Elevated Webhook Delays

Incident Report for WorkOS

Postmortem

Summary

On September 10, 2025, an incident occurred causing significant delays in Directory Sync webhook delivery. Customers experienced these delays from 14:54 UTC until resolution at 17:46 UTC. The issue was triggered when a high volume of outgoing webhooks timed out during delivery, which led to repeated failure attempts and consumed available webhook worker capacity.

What Happened

During the incident, a customer generating a high volume of Directory Sync webhooks experienced an outage on their system. This led to timeout errors when we attempted to deliver webhooks to them. These timeouts created a growing backlog, which eventually caused delayed webhook delivery for all customers.

During this period, 26 customers experienced delays exceeding 10 minutes for at least 10% of their webhook volume. The 90th percentile delay across the system reached 49 minutes.

Contributing Factors

  • A high volume of outgoing webhooks were timing out on delivery to a customer system.
  • Timeouts lead to slow failures & repeated delivery attempts, consuming the available capacity of the webhook workers.
  • Shared pool of worker capacity for directory synchronization webhook delivery led to a cascading effect that impacted all directory synchronization webhooks.

Timeline

Time (UTC) Event
14:54 Directory Sync webhooks began experiencing significant delivery delays.
16:50 First alert fired.
17:19 Investigation began, source of delivery failures identified.
17:46 Normal delivery returned.
17:48 Job backlog cleared, customer system recovered.

Remediation

Immediate Actions

  • Investigated and identified the source of delivery failures.
  • Worked to clear the job backlog.
  • Monitored the customer system recovery and webhook delivery.
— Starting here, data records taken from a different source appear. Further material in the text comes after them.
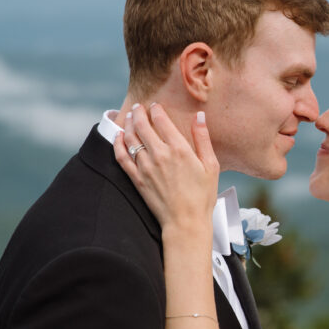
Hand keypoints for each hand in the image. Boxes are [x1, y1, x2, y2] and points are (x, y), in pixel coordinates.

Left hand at [114, 105, 219, 232]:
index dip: (156, 110)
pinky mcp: (137, 179)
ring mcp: (146, 167)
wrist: (186, 222)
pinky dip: (118, 144)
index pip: (162, 120)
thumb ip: (203, 139)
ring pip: (131, 138)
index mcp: (179, 149)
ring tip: (131, 118)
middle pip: (143, 126)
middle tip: (139, 107)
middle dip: (139, 113)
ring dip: (129, 124)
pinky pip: (122, 156)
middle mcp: (160, 155)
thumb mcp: (211, 166)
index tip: (155, 106)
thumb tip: (199, 116)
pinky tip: (118, 137)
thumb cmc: (202, 196)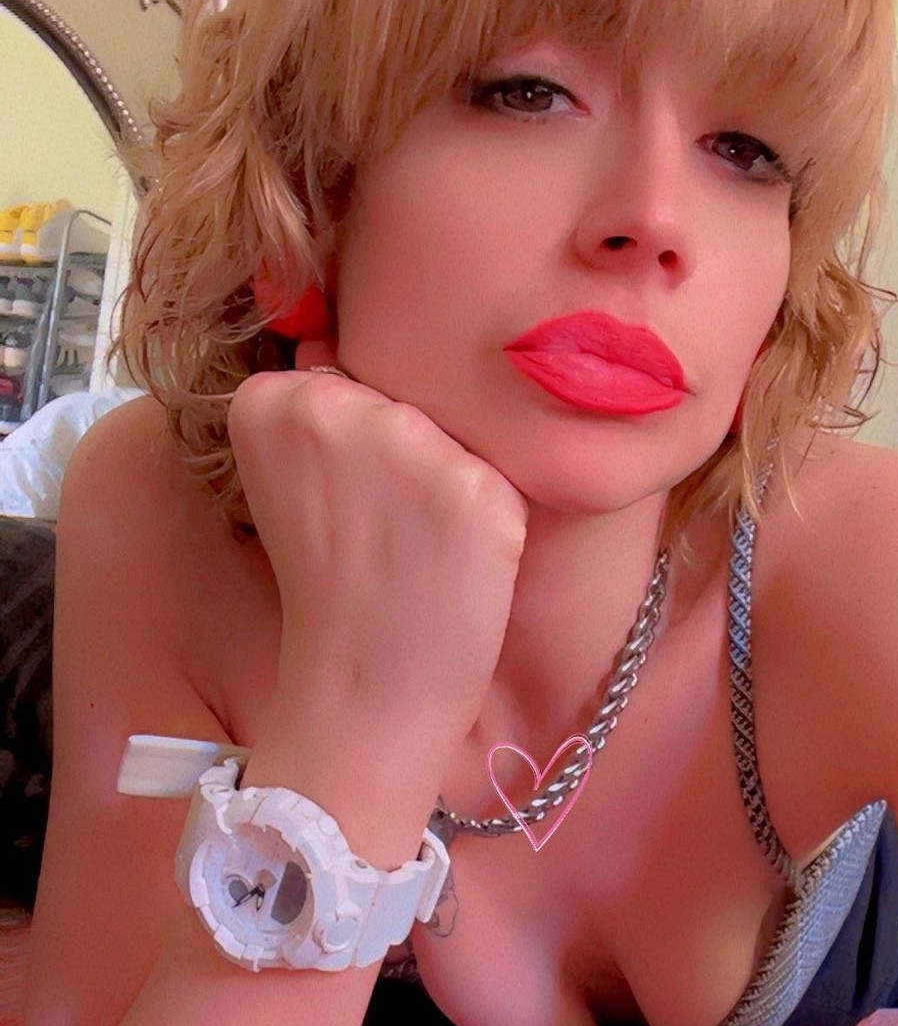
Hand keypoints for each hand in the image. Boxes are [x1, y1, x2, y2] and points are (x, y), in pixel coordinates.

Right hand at [226, 341, 528, 730]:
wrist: (363, 688)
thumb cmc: (335, 587)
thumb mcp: (296, 481)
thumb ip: (322, 407)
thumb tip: (341, 337)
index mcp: (270, 399)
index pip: (343, 377)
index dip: (352, 447)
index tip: (333, 508)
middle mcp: (335, 407)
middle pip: (403, 398)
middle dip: (405, 457)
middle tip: (379, 535)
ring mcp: (408, 445)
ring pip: (455, 431)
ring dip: (450, 483)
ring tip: (415, 549)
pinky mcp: (475, 488)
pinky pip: (500, 475)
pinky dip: (491, 519)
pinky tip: (453, 563)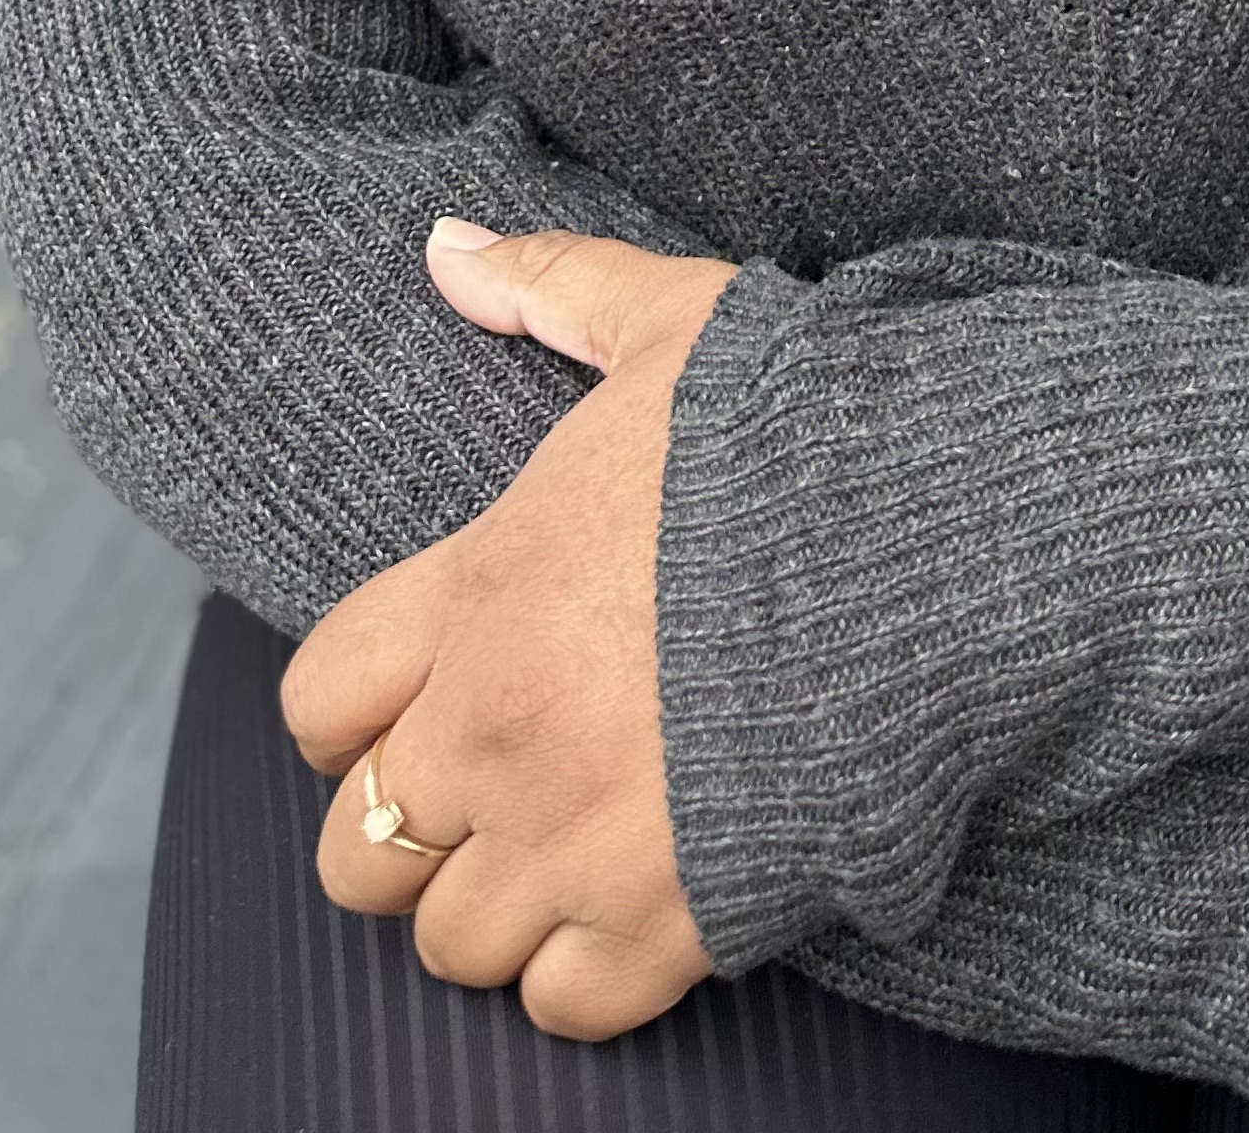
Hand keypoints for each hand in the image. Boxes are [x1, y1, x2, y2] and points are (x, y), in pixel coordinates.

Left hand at [279, 226, 740, 1038]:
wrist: (931, 552)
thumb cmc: (798, 436)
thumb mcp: (674, 327)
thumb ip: (550, 286)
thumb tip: (444, 244)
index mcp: (481, 591)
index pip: (318, 701)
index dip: (349, 712)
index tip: (412, 698)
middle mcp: (499, 730)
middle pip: (356, 850)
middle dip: (407, 829)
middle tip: (484, 789)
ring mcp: (575, 837)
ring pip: (449, 943)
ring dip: (491, 906)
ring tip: (557, 853)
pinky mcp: (669, 917)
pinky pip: (563, 1004)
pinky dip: (581, 976)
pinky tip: (629, 910)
Future Prevention & Improvements

  • New Webhook Delivery Architecture: We are testing Directory Sync webhooks on a new architecture that will isolate delivery failures, ensuring that issues with one customer do not impact others.
  • Load Shedding Techniques: Identified and will implement load shedding techniques to manage high volumes of webhooks more effectively and prevent system overload.
  • Improved Alerting: Enhanced alerting mechanisms are being developed to allow for faster detection and response to degraded webhook performance.

Conclusion

We understand that this incident had a noticeable impact on our customers and their clients. As a provider of essential enterprise functionality, we strive to provide the best possible service, and will be feeding the lessons learned from this incident back into our system. This ensures a resilient platform you can rely on now and in the future.

Posted Sep 17, 2025 - 11:13 EDT

Resolved

This incident has been resolved.
Posted Sep 10, 2025 - 16:53 EDT

Monitoring

Delays on directory sync webhooks have returned to baseline levels, we are continuing to monitor
Posted Sep 10, 2025 - 13:50 EDT

Identified

We are investigating an issue with our webhooks, which has lead to elevated latency for directory sync webhook delivery.

We apologize for the inconvenience and will share an update once we have more information.
Posted Sep 10, 2025 - 13:39 EDT